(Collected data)
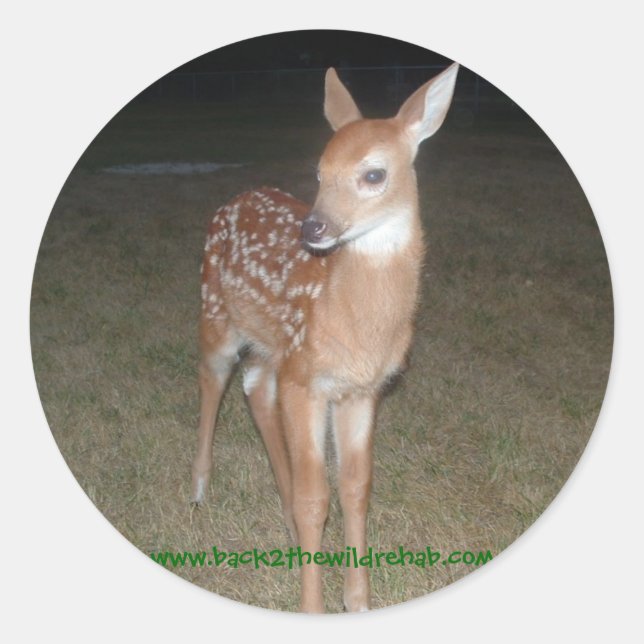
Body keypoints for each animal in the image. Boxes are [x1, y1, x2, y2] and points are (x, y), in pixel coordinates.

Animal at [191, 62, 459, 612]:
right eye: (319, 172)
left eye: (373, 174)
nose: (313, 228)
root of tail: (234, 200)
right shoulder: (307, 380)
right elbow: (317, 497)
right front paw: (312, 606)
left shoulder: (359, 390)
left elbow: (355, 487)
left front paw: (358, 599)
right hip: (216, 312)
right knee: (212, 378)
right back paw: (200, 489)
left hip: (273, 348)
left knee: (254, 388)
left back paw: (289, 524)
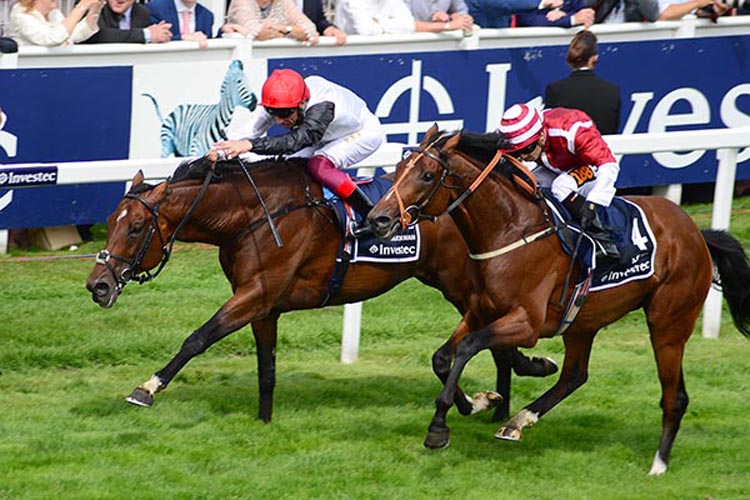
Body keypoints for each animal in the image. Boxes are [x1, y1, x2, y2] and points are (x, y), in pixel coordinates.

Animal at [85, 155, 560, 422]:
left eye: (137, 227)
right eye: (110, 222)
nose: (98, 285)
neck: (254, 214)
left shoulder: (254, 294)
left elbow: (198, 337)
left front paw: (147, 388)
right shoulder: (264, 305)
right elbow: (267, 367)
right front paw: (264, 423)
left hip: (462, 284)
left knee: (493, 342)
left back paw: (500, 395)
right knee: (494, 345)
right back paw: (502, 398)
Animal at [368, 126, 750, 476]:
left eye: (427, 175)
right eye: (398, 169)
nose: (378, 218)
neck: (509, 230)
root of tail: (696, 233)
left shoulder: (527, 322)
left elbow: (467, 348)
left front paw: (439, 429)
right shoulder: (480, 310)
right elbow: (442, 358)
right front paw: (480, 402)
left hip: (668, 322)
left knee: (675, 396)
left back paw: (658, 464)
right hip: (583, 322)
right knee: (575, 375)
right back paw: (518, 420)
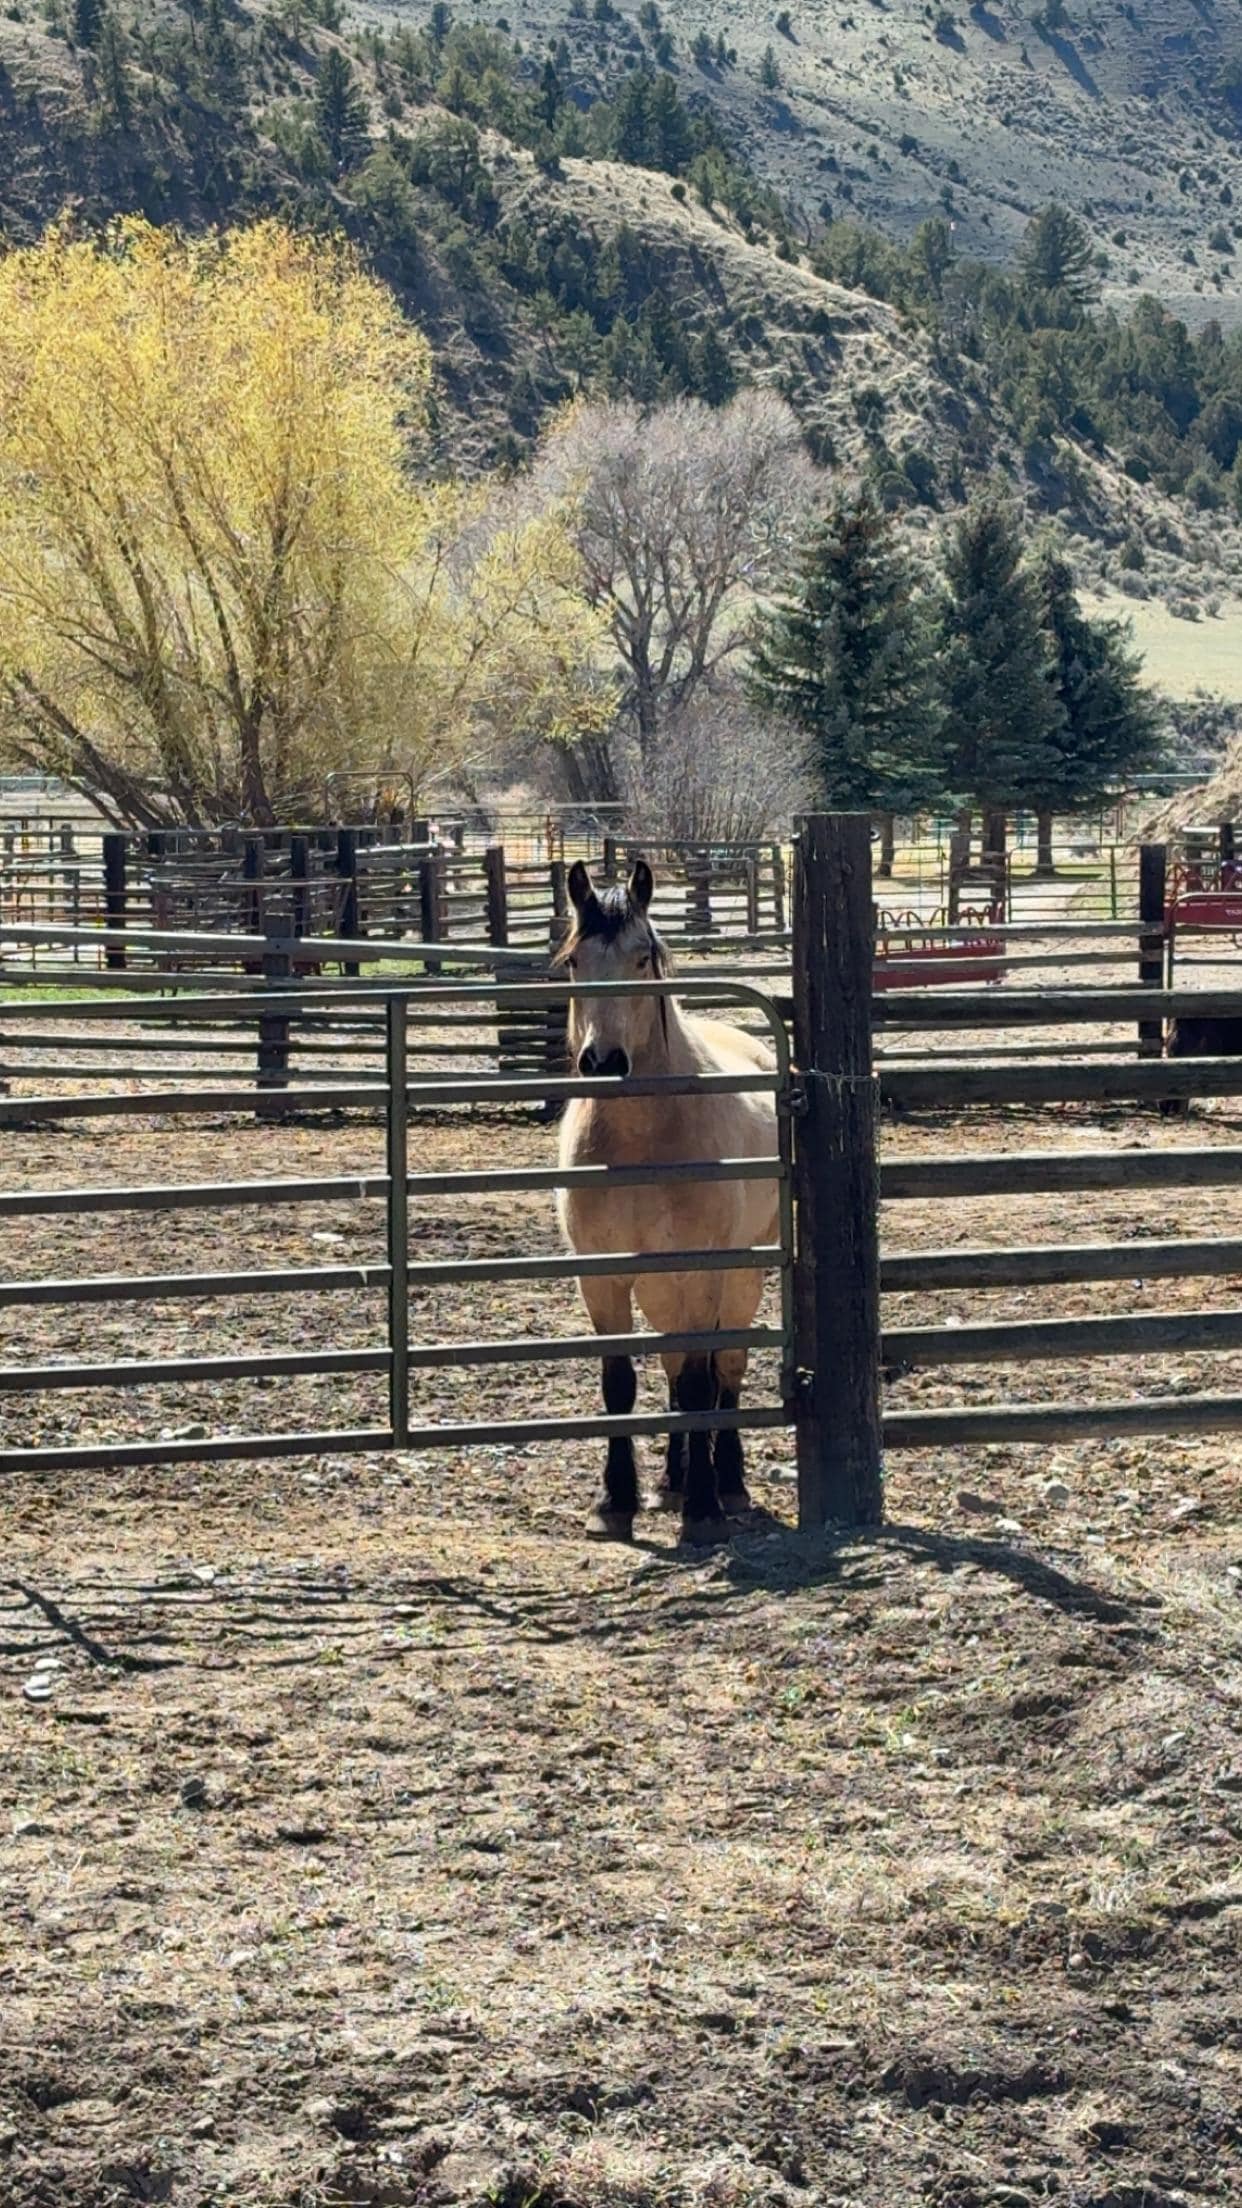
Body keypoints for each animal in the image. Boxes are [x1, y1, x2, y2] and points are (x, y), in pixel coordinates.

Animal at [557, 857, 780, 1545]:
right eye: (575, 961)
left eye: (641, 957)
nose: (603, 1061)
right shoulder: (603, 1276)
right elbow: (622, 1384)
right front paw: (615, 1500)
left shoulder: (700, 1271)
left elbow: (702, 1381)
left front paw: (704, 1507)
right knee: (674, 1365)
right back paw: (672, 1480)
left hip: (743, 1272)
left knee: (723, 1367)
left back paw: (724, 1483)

Your assignment:
An exact, word-for-word copy of the records is expected, with no pictures in it.

Expected answer:
Body keypoints for each animal in the image. Boxes are [x1, y1, x2, y2] and points are (x, y), in pixel coordinates.

Animal at [191, 62, 459, 612]:
right eye: (319, 172)
left eye: (373, 174)
nose: (313, 228)
root of tail: (234, 200)
right shoulder: (307, 380)
right elbow: (317, 497)
right front paw: (312, 606)
left shoulder: (359, 390)
left elbow: (355, 487)
left front paw: (358, 599)
right hip: (216, 312)
right knee: (212, 378)
right back paw: (200, 489)
left hip: (273, 348)
left knee: (254, 388)
left back paw: (289, 524)
Body keypoints for each animal in the image. Boxes are [x1, y1, x2, y2] and points are (x, y), in pixel coordinates.

Animal at [85, 155, 560, 422]:
left eye: (137, 227)
right eye: (110, 222)
nose: (98, 285)
neck: (254, 214)
left shoulder: (254, 294)
left elbow: (198, 337)
left front paw: (147, 388)
right shoulder: (264, 305)
right elbow: (267, 367)
right front paw: (264, 423)
left hip: (462, 284)
left knee: (493, 342)
left back paw: (500, 395)
right knee: (494, 345)
right back paw: (502, 398)
Animal at [368, 126, 750, 476]:
left eye: (427, 175)
right eye: (398, 169)
nose: (378, 218)
neck: (509, 230)
root of tail: (696, 233)
left shoulder: (527, 322)
left elbow: (467, 348)
left front paw: (439, 429)
right shoulder: (480, 310)
right elbow: (442, 358)
right front paw: (480, 402)
left hip: (668, 322)
left knee: (675, 396)
left back paw: (658, 464)
right hip: (583, 322)
right knee: (575, 375)
right back paw: (518, 420)
Body keypoints for each animal in the image. Boxes are [x1, y1, x2, y2] and points are (x, y), in pixel coordinates.

Animal at [557, 857, 780, 1545]:
right eye: (575, 961)
left eye: (641, 957)
nose: (603, 1061)
right shoulder: (603, 1276)
right elbow: (622, 1384)
right front paw: (615, 1500)
left shoulder: (700, 1271)
left elbow: (702, 1381)
left front paw: (704, 1507)
right knee: (674, 1365)
right back paw: (672, 1480)
left hip: (743, 1272)
left knee: (723, 1367)
left back paw: (724, 1483)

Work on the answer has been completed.